Even after all these years, Jack admits he still gets nervous.
“I get a bit of stage fright and nerves every single time, but I think that’s actually really important.
“There’s something about the nerves that makes you stand up tall and give it the level of gravity that it deserves.”
He says it’s almost like method acting.
“You’re not there to be yourself,” Jack said. “You’re there to be Guinness World Records.”
One of the toughest jobs Jack has faced as an Adjudicator was trying to keep a straight face on the set of UK quiz show Pointless as cheeky host Alexander Armstrong tried to make him laugh.
Jack said: “He just started ribbing me and he was trying everything he could to get me to crack a smile or just retort with some kind of response that’s out of official character.
“He was trying his best to make me break character, but I managed to keep my composure.”
Jack has popped up on TV screens many times over the years on UK shows including Britain's Got Talent, Blue Peter, The Paul O’Grady Show, The One Show, This Morning and reality series The Only Way Is Essex.
But one of the most incredible things he says he’s ever seen was far from the TV cameras.
It was in Assam, India in 2013 that he had the privilege of witnessing the most instruments used in a piece of music.
Jack said he felt “humbled” as he watched 476 performers with 315 different types of musical instrument between them perform a beautiful piece of music composed by award-winning film and music director Rupam Sarmah.
And he admits he also enjoyed the power of being able to call out an instrument and have those performers play on his command.
Things haven’t always gone so swimmingly though.
Jack was once left stranded in the mountains in Italy after declaring a record attempt unsuccessful and leaving the participants less than impressed.
He said: “There was a lot of booing and hissing and they all just sort of turned around and left. I was keeping clear because there was a lot of bad feeling, but what I didn’t expect was not to be offered a lift back.
“So, I was just left there stranded in the mountains, but thankfully a passer-by took pity on me and gave me a lift back to the local town. It was quite a long drive so it would have been a very long walk through the mountains in my Adjudicator suit.”

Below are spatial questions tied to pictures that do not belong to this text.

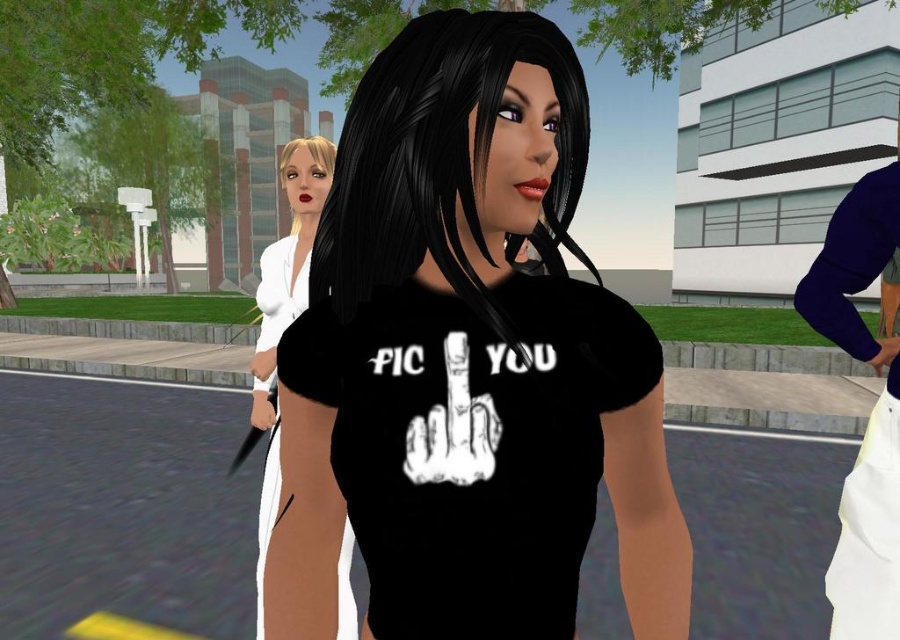
Looking at this image, is white matte dress at center to the right of blondehair at center from the viewer's perspective?

Correct, you'll find white matte dress at center to the right of blondehair at center.

This screenshot has height=640, width=900. Describe the element at coordinates (284, 310) in the screenshot. I see `white matte dress at center` at that location.

Is point (320, 196) behind point (282, 156)?

No, it is in front of (282, 156).

The height and width of the screenshot is (640, 900). In order to click on white matte dress at center in this screenshot , I will do click(x=284, y=310).

Can you confirm if black matte t-shirt at center is thinner than black matte hair at center?

Yes, black matte t-shirt at center is thinner than black matte hair at center.

Which is below, black matte t-shirt at center or black matte hair at center?

black matte t-shirt at center is lower down.

Where is `black matte t-shirt at center`? black matte t-shirt at center is located at coordinates (468, 362).

Looking at this image, does black matte t-shirt at center have a larger size compared to blondehair at center?

Incorrect, black matte t-shirt at center is not larger than blondehair at center.

Consider the image. Is black matte t-shirt at center to the left of blondehair at center from the viewer's perspective?

No, black matte t-shirt at center is not to the left of blondehair at center.

Who is more distant from viewer, (280, 500) or (324, 157)?

Answer: Positioned behind is point (324, 157).

At what (x,y) coordinates should I click in order to perform the action: click on black matte t-shirt at center. Please return your answer as a coordinate pair (x, y). This screenshot has width=900, height=640. Looking at the image, I should click on (468, 362).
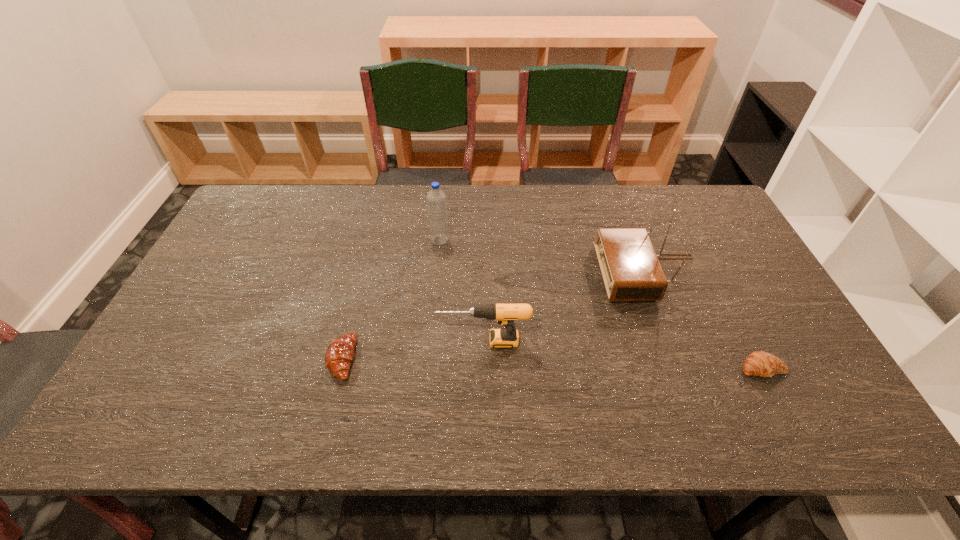
Where is `free space located on the handle side of the drill`? free space located on the handle side of the drill is located at coordinates (363, 341).

You are a GUI agent. You are given a task and a screenshot of the screen. Output one action in this format:
    pyautogui.click(x=<x>, y=<y>)
    Task: Click on the vacant space situated 0.290m on the handle side of the drill
    This screenshot has height=540, width=960.
    Given the screenshot: What is the action you would take?
    click(323, 341)

Locate an element on the screen. The width and height of the screenshot is (960, 540). free point located on the back of the left crescent roll is located at coordinates (372, 239).

Locate an element on the screen. vacant space located 0.370m on the back of the right crescent roll is located at coordinates (704, 254).

Find the location of `object that is positioned at the right edge`. object that is positioned at the right edge is located at coordinates (759, 363).

You are a GUI agent. You are given a task and a screenshot of the screen. Output one action in this format:
    pyautogui.click(x=<x>, y=<y>)
    Task: Click on the vacant space at the far edge of the desktop
    The width and height of the screenshot is (960, 540).
    Given the screenshot: What is the action you would take?
    pyautogui.click(x=490, y=191)

Where is `free space at the near edge`? This screenshot has height=540, width=960. free space at the near edge is located at coordinates (587, 435).

In order to click on free spot at the left edge of the desktop in this screenshot , I will do `click(128, 394)`.

This screenshot has width=960, height=540. Identify the location of vacant space at the right edge of the desktop. (800, 360).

What’s absolutely clear is that Jack loves his job and is proud to wear the uniform.
He said: “Some records are so iconic that the people who achieve them become huge stars after being in the book. Some people have made their whole careers out of it.
“I get asked quite a lot if you get money for having a record, but you don’t and that’s not really the point of it.
“It’s the accolade of being officially recognized as number one in the world at something.”
Record-breaking is something Jack loves to try out for himself too, even if it is just for fun.
“We used to try to break records at staff parties,” Jack said.
“When I was new in the office and keen to impress, I managed to achieve most apples bobbed in one minute. It was called a ‘staff record’ though, as GWR staff aren’t allowed to be record holders.
“Of course, the number I got has been completely smashed since then.”
The current record is 37 and held by Cherry Yoshitake (Japan), so Jack will need plenty of practice if he wants to reclaim it.